Maine is interesting because it developed an Air Toxics Priority List in 2007 that includes particulate matter from nanotechnology. Little has happened since the list was created but those of us that follow regulatory policy expect some action in the not-too-distant future.
The Massachusetts Department of Environmental Protection has taken the step of adding nanomaterials to the list of emerging contaminants of concern. In 2007, the Massachusetts Department of Environmental Protection joined with other Massachusetts agencies, the Department of Public Health, Division of Occupational Safety, Office of Technical Assistance, Toxic Use Reduction Institute and the Office of Business Development, to establish the Massachusetts Interagency Committee on Nanotechnology. To this point the Committee has had some workshops and continues to gather information on how to promote the safe development of nanotechnology in Massachusetts. Recently the Massachusetts Office of Technical Assistance (MOTA) released a guidance document "Nanotechnology -- Considerations for Safe Development," with recommendations on how to enhance the safety of nanotechnology.
Two states, Pennsylvania and South Carolina have taken similar steps by identifying nanoparticles as "emerging chemicals of concern." This provides the states with an opportunity to further evaluate nanoscale materials and allow them to take action based on risks associated with the use or disposal of these substances.
The Washington Department of Ecology also considers nanomaterials an emerging contaminant of concern. While not yet taking any specific regulatory action involving nanomaterials, the state has revised the manual used by hazardous waste inspectors to include collection of specific information on nanomaterials. Largely a data-gathering effort at this point, the information will be used to inform regulatory officials as they determine an appropriate course of action for nanomaterials.

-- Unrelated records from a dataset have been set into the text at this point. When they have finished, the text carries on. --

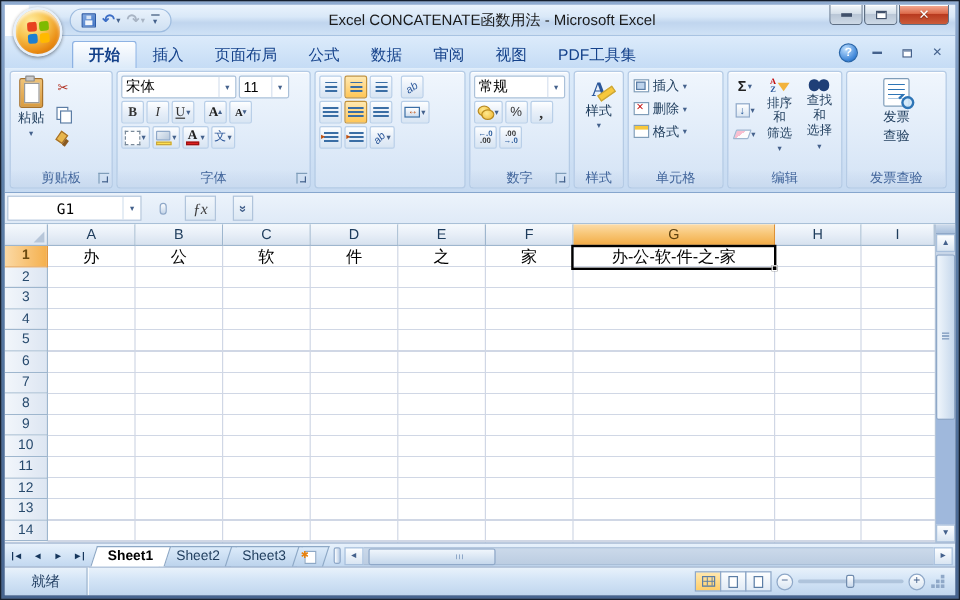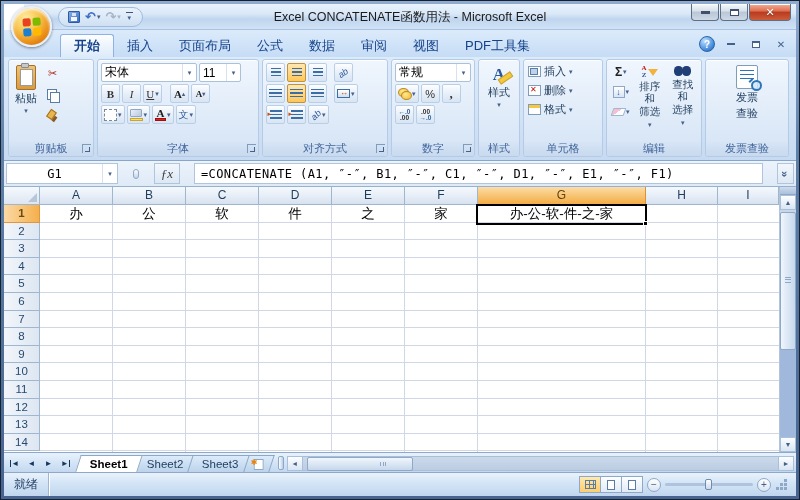--- a/index.html
+++ b/index.html
@@ -482,10 +482,6 @@
               </span>
         </div>
       </div>
-      <div class="glabel">
-            <span>对齐方式</span>
-            <span class="dlg"></span>
-          </div>
     </div>
 
     <div class="rgroup g-number">

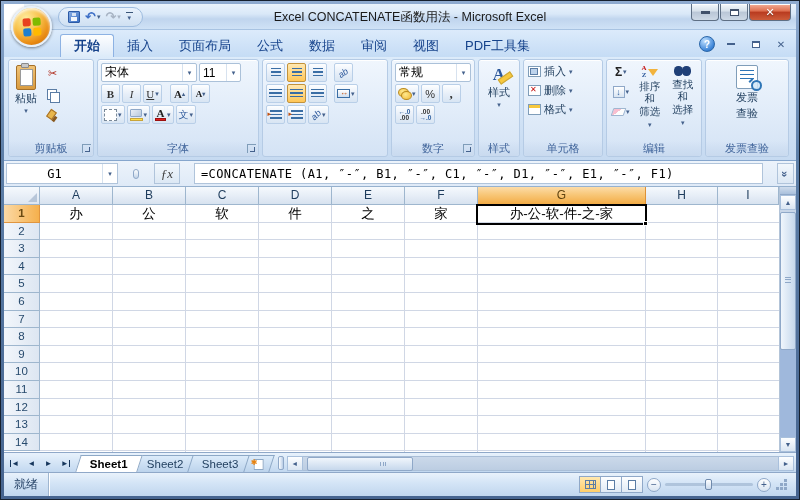--- a/index.html
+++ b/index.html
@@ -621,7 +621,6 @@
           <i></i>
         </div>
     <div class="fxbtn">ƒx</div>
-    <div class="fformula">=CONCATENATE (A1, ″-″, B1, ″-″, C1, ″-″, D1, ″-″, E1, ″-″, F1)</div>
     <div class="fchev">
           <span>»</span>
         </div>

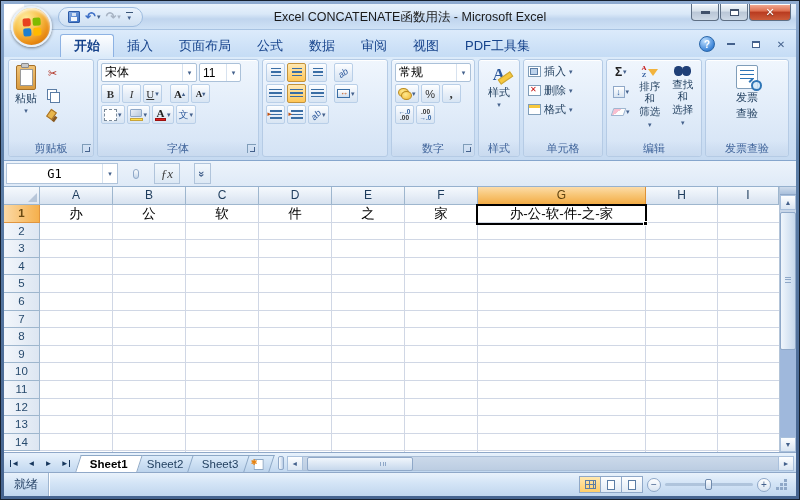--- a/index.html
+++ b/index.html
@@ -246,7 +246,7 @@
 .statusbar { position:absolute; left:0; top:468px; right:0; bottom:0;
   background:linear-gradient(180deg,#e9f2fb,#d3e4f6 45%,#c0d6ee); border-top:1px solid #8fa8c8;
   display:flex; align-items:center; font-size:12px; color:#1d3a5f; }
-.sb-ready { padding:0 10px; }
+.sb-ready { padding:0 22px; }
 .sb-sep { width:1px; align-self:stretch; background:#9fb6d0; box-shadow:1px 0 0 #fff; }
 .sb-right { position:absolute; right:8px; display:flex; align-items:center; gap:4px; }
 .vbgroup { display:flex; }

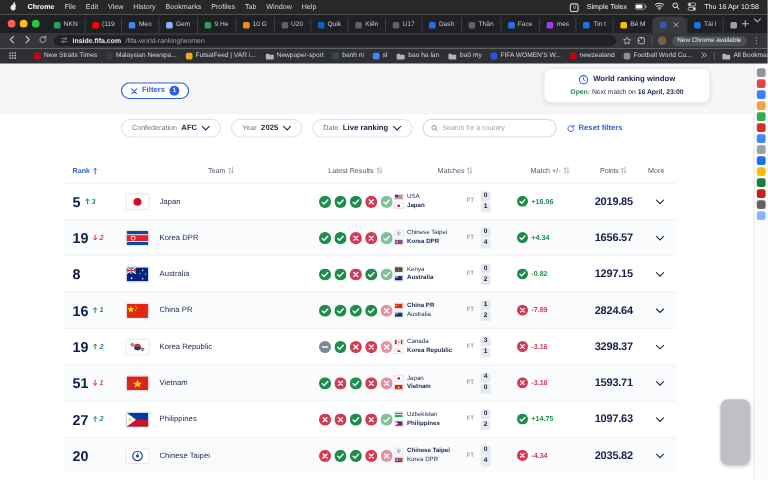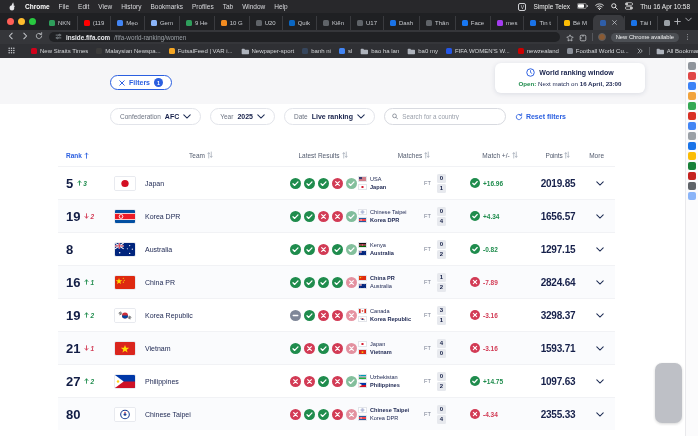--- a/index.html
+++ b/index.html
@@ -945,7 +945,7 @@
 </div>
 <div class="trow shade">
   <div class="c-rank">
-    <span class="rank">21</span>
+    <span class="rank">51</span>
     <span class="move down">
                 <svg width="5" height="6" viewBox="0 0 6 8">
                   <path d="M3 1v5.5M1 4.7L3 7l2-2.3" stroke="#d23b55" stroke-width="1.2" fill="none" stroke-linecap="round" stroke-linejoin="round"></path>

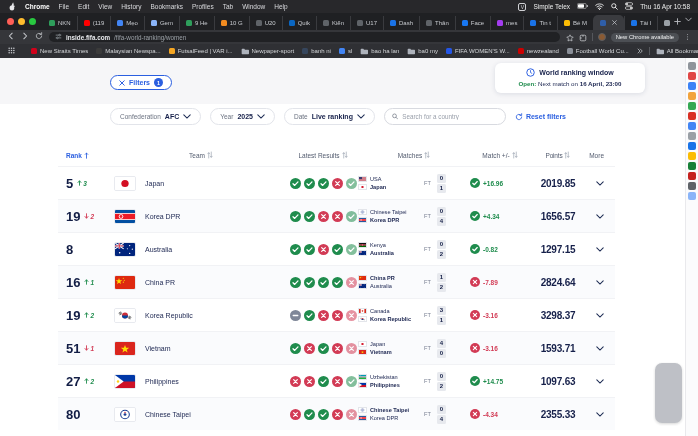--- a/index.html
+++ b/index.html
@@ -1117,7 +1117,7 @@
 </div>
 <div class="trow shade">
   <div class="c-rank">
-    <span class="rank">80</span>
+    <span class="rank">20</span>
 
   </div>
   <div class="c-team">

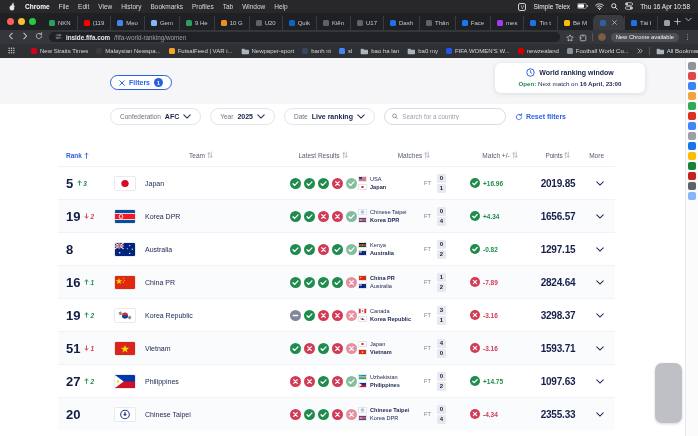--- a/index.html
+++ b/index.html
@@ -1193,7 +1193,7 @@
               </svg>
               <span>-4.34</span>
             </div>
-  <div class="c-points">2355.33</div>
+  <div class="c-points">2035.82</div>
   <div class="c-more">
               <svg width="8" height="5" viewBox="0 0 10 6">
                 <path d="M1 1l4 4 4-4" stroke="#1c2b53" stroke-width="1.3" fill="none" stroke-linecap="round"></path>

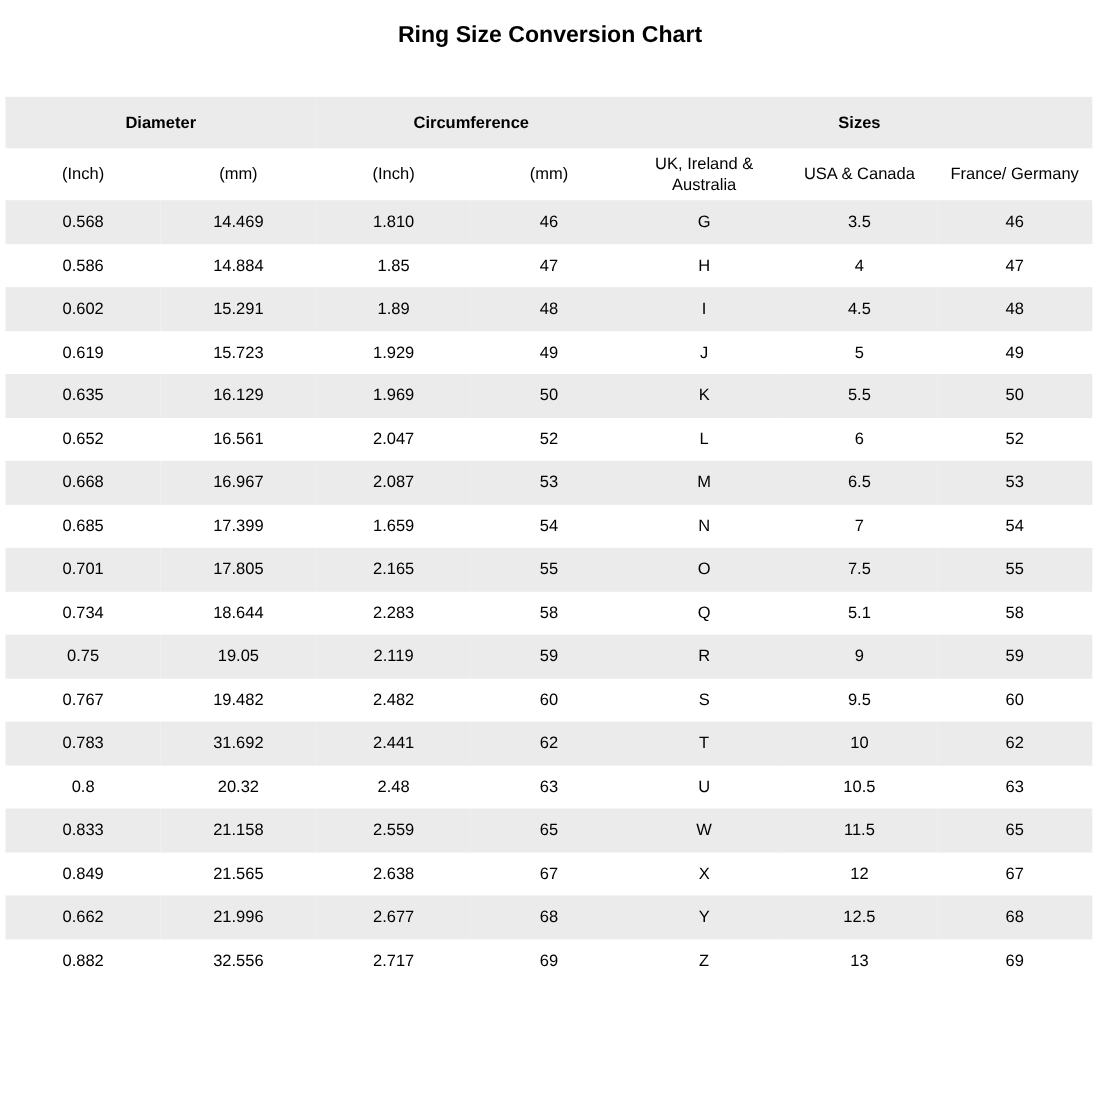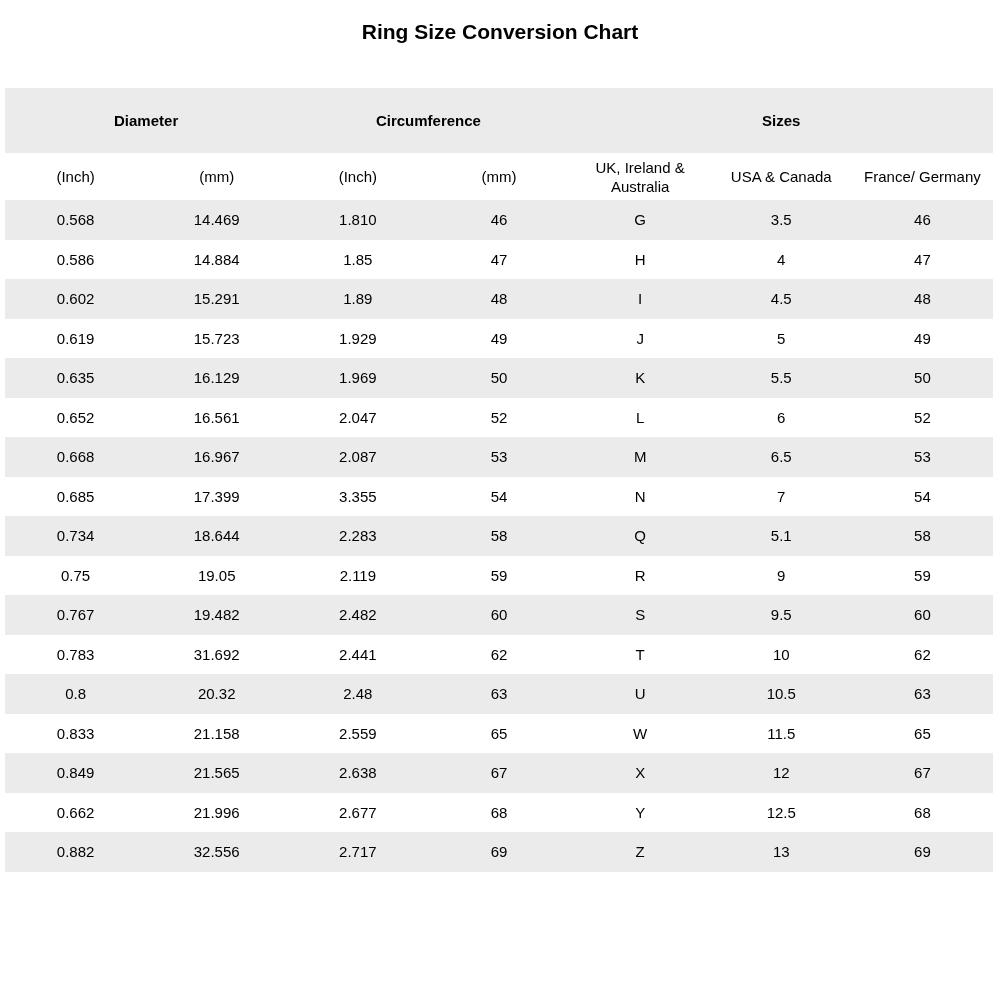--- a/index.html
+++ b/index.html
@@ -35,7 +35,7 @@
     font-weight: normal;
   }
   tr.group-header-row th {
-    height: 65px;
+    height: 47px;
     background: #ebebeb;
     font-weight: bold;
   }

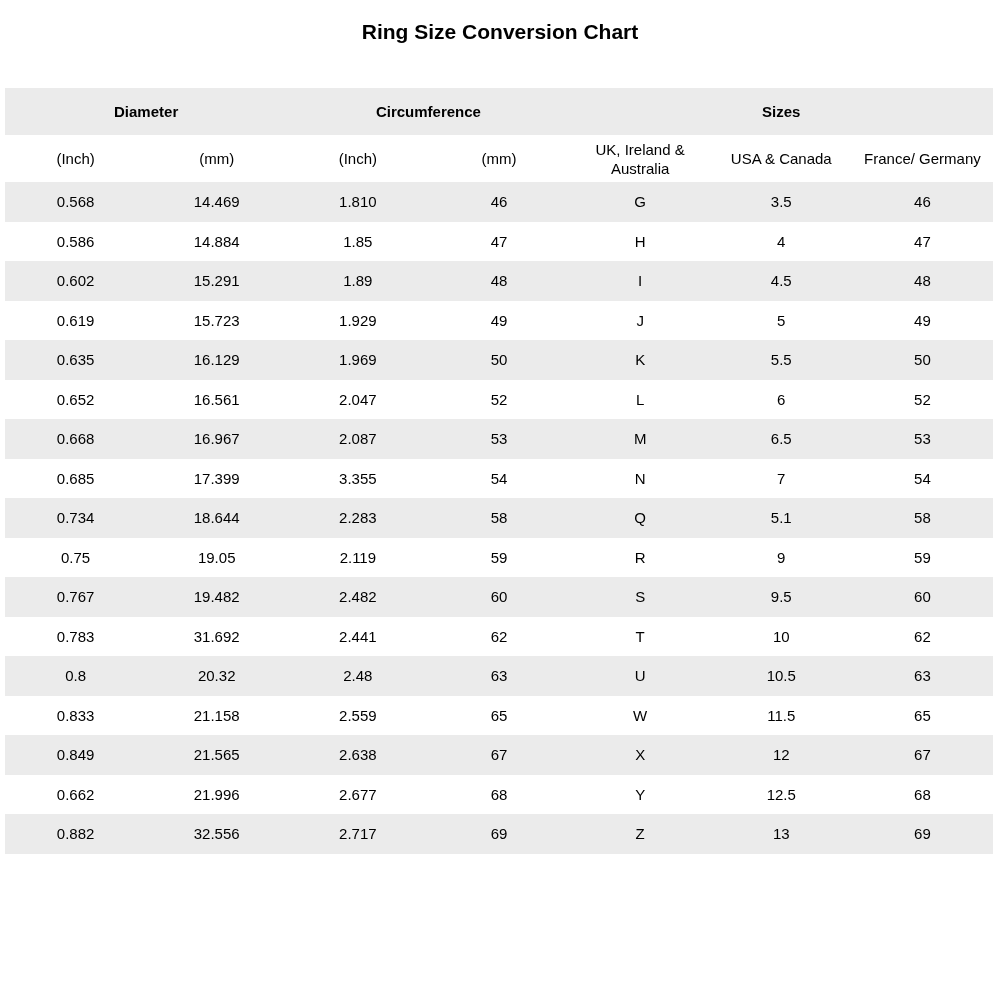--- a/index.html
+++ b/index.html
@@ -140,7 +140,7 @@
       <tr>
         <td>0.685</td>
         <td>17.399</td>
-        <td>3.355</td>
+        <td>1.659</td>
         <td>54</td>
         <td>N</td>
         <td>7</td>

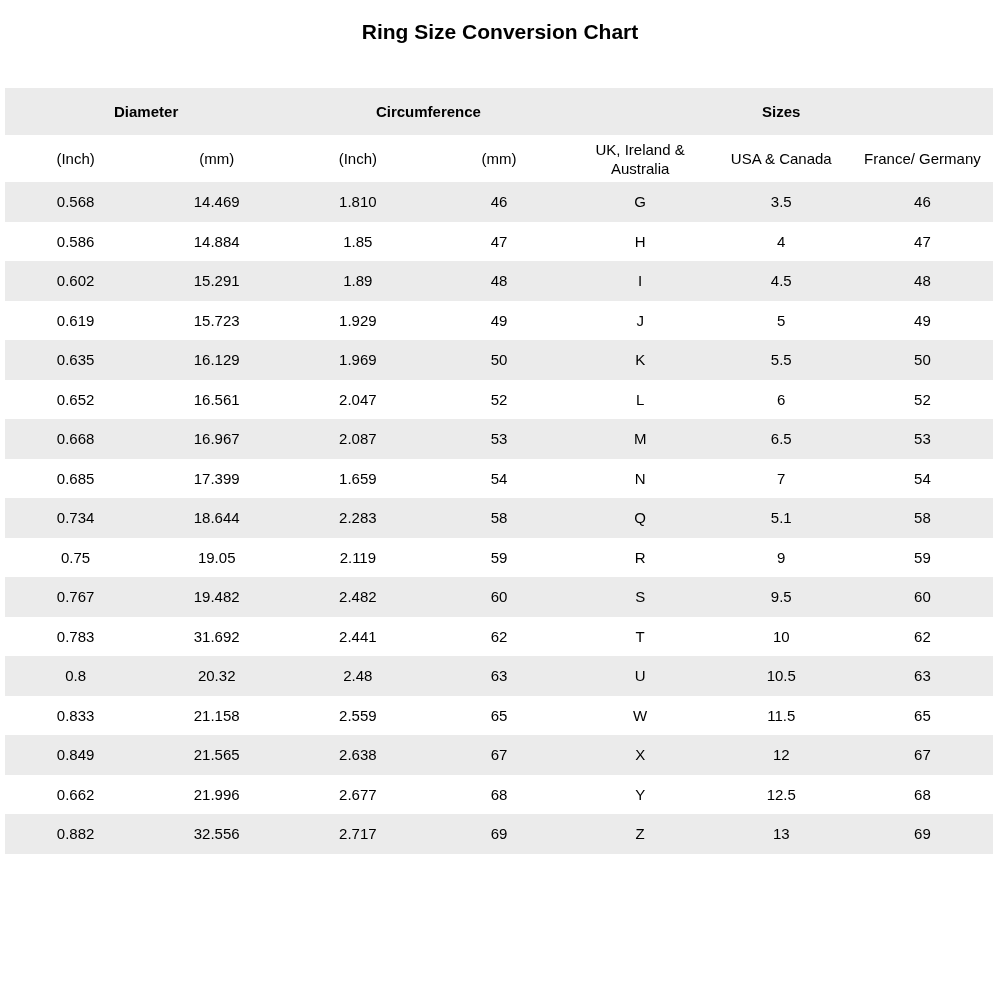--- a/index.html
+++ b/index.html
@@ -147,6 +147,15 @@
         <td>54</td>
       </tr>
       <tr>
+        <td>0.701</td>
+        <td>17.805</td>
+        <td>2.165</td>
+        <td>55</td>
+        <td>O</td>
+        <td>7.5</td>
+        <td>55</td>
+      </tr>
+      <tr>
         <td>0.734</td>
         <td>18.644</td>
         <td>2.283</td>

Wisconsin is also trying to gather information through proposed legislation designed to create a nanomaterial registry of specific nanoscale substances and products containing nanomaterials. The legislation has been proposed several times over the last few years and proponents are confident that it's only a matter of time before a bill gets passed. Since registries are generally meant to be used for some purpose one can only assume that once such a reporting mechanism is put in place that regulators will find a use for it.
All Politics Are Local
It's important not to underestimate the collective power of the states. Regulatory approaches don't need to be the same in each state to have a collective effect on the further growth and development of nanomaterials. When stakeholders (producers, government and the public) are out of sync, regulatory steps by state and federal officials are to be expected. In today's regulatory climate, producers and users of nanomaterials can expect to be more deeply engaged in the safety debate than ever before. With so many unanswered questions on the safe use of nanomaterials the chorus of those expressing concern about potential risks will grow louder and the delicate balance of science and politics will tip toward office-holders reacting to emotional arguments made by vocal constituents. The result is inevitable -- legislation and regulation.